I don’t have the gift of speaking that my auntie does, but I know the words that I have learned from her over the years and while I can’t whisper like the wind and crunch with the leaves, I can still paint a picture. This is when I should talk about myself, about Cynthia and the hospital and the tension and the fear—but I don’t. I can’t.

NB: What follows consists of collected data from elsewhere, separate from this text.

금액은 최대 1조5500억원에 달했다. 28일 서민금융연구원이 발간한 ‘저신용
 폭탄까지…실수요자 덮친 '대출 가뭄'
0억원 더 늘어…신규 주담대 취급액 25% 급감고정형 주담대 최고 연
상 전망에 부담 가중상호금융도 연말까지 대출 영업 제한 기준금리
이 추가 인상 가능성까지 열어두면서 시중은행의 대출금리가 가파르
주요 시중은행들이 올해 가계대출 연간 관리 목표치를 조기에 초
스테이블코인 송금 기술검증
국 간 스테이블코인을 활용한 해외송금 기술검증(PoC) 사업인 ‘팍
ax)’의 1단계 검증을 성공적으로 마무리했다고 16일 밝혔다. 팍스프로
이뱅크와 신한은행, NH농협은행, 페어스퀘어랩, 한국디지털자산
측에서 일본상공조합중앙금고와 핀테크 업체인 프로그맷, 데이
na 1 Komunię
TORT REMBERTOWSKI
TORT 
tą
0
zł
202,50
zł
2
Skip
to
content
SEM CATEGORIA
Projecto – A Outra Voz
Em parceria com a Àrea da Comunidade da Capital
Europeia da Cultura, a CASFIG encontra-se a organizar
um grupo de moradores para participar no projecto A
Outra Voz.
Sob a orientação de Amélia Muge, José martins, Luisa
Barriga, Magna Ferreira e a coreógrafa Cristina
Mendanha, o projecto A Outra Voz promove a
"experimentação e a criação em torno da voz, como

I tell my auntie of this room that we’re sitting in. The windows, I say, are fractured with tiny spider web cracks; they show all the things that never were. My aunt closes her eyes when I tell her that I see Uncle Alan in those huge windows, in this room, sitting in this chair and laughing. She opens them again when I tell her about the children, a girl and boy, that play in the lake outside. I show her what I see in those windows, that span from floor to ceiling, and I think that she might cry so I move on to the fireplace. There is no more fire, I tell her, there is no more heat. Ashes lie at the bottom of the fireplace, cold and lifeless and black. The framed mirror above the fireplace shows nothing at all, no reflection and no future. It shows the end of all things. The carpet under your feet, I say, is stained with agony; it’s crusted and salty with your tears. I can see the walls clawed in despair and the furniture broken, like hopes and dreams and bones in this room. I tell her that the juice in the glass has turned bitter and coppery. My aunt has surrounded this room in darkness, and now I can’t even see the lake; the wind wails outside and the trees shudder and murmur.
I show her what I see and I am almost done. She stares into the fire but she’s not crying. We are silent for several minutes before I speak again. I ask her why she has locked the door, why it’s barred with iron. Glancing over at the door where it stands propped open, she shrugs her shoulders and tells me that she doesn’t deserve to leave. I say that she’s wrong.
Adding logs as the fire dies, I sit and wait with my auntie until we both drift into blissful unconsciousness. There are no dreams.
The windows are bright again when we wake, and everything is clean and sparse the way it always is. There is autumn in the air, dry and crisp and somehow I think I can smell roses, faintly. Coals still glow in the fireplace.
My aunt tells another story as she packs a tiny bag, locks the door behind us and starts the car. As we pull out of the gravel driveway onto the dirt road, I glance back at Lake Hollow and the cabin. Maybe the birds won’t hear Auntie Mikai’s stories anymore. Maybe I’ll write them down for her, and they can be hers and mine again. Maybe I broke the locks on the door to her study. Maybe I fixed the cracks in her windows, or maybe they’ll mend by themselves one day.